Exercise instructions. Quote the records below word for word, please, from the very first line through the one that contains "care a obținut", and nothing beyond it.

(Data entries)

---+---

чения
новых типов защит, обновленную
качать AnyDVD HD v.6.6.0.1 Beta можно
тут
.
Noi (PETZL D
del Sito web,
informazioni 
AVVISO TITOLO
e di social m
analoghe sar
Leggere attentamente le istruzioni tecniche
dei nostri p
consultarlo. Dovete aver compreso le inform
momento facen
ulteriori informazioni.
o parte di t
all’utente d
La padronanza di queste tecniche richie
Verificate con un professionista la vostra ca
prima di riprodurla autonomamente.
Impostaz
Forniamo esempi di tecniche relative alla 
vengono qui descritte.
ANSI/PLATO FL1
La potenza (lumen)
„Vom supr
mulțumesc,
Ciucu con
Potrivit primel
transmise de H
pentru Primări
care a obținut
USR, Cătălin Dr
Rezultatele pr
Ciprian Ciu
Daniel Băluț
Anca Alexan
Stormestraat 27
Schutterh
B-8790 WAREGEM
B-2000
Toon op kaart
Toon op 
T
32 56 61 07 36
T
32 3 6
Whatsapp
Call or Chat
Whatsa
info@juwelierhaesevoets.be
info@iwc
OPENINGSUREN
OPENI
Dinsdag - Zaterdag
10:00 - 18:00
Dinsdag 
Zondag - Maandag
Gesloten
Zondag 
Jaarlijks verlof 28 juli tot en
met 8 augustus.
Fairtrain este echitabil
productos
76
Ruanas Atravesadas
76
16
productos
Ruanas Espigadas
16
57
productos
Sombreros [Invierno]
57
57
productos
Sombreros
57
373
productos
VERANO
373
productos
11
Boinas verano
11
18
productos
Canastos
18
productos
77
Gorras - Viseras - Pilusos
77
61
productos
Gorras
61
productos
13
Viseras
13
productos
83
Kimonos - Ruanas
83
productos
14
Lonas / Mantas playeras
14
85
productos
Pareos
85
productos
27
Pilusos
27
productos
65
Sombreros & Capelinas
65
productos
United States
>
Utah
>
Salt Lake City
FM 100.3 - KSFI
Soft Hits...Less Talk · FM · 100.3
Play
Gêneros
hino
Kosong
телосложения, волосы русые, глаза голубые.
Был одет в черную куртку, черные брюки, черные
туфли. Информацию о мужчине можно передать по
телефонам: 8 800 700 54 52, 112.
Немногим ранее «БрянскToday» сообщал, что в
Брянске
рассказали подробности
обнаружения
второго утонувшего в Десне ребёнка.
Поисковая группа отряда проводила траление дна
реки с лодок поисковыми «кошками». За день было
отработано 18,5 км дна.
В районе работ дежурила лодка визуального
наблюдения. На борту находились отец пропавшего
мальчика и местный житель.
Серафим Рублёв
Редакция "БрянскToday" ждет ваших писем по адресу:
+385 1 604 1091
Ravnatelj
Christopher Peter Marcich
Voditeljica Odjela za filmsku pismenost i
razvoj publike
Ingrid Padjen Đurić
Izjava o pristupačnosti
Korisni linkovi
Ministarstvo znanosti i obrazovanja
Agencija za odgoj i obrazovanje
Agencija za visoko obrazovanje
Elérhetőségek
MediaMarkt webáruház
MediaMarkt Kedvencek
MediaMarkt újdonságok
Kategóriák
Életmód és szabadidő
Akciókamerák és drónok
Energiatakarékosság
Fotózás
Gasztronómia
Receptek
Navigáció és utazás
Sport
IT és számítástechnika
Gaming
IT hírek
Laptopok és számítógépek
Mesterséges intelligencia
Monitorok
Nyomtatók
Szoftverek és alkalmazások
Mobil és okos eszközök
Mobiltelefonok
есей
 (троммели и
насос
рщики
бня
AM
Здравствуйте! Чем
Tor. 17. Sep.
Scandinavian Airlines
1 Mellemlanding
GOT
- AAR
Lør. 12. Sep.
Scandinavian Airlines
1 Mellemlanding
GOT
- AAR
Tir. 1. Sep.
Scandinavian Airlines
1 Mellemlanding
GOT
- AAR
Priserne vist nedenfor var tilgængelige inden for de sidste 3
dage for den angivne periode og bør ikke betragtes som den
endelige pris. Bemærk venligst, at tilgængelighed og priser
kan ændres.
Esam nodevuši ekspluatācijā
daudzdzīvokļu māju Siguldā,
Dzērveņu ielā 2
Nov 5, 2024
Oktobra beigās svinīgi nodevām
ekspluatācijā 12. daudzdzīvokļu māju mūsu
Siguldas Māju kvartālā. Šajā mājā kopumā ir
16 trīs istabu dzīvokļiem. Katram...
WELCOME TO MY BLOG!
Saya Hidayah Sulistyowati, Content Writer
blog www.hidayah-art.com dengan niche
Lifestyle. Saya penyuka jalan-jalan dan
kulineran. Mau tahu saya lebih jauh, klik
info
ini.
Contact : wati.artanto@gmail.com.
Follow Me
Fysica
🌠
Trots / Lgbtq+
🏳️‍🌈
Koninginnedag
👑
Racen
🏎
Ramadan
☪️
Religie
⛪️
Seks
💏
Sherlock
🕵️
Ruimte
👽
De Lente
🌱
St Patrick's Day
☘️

---+---

Solution.
чения
новых типов защит, обновленную
качать AnyDVD HD v.6.6.0.1 Beta можно
тут
.
Noi (PETZL D
del Sito web,
informazioni 
AVVISO TITOLO
e di social m
analoghe sar
Leggere attentamente le istruzioni tecniche
dei nostri p
consultarlo. Dovete aver compreso le inform
momento facen
ulteriori informazioni.
o parte di t
all’utente d
La padronanza di queste tecniche richie
Verificate con un professionista la vostra ca
prima di riprodurla autonomamente.
Impostaz
Forniamo esempi di tecniche relative alla 
vengono qui descritte.
ANSI/PLATO FL1
La potenza (lumen)
„Vom supr
mulțumesc,
Ciucu con
Potrivit primel
transmise de H
pentru Primări
care a obținut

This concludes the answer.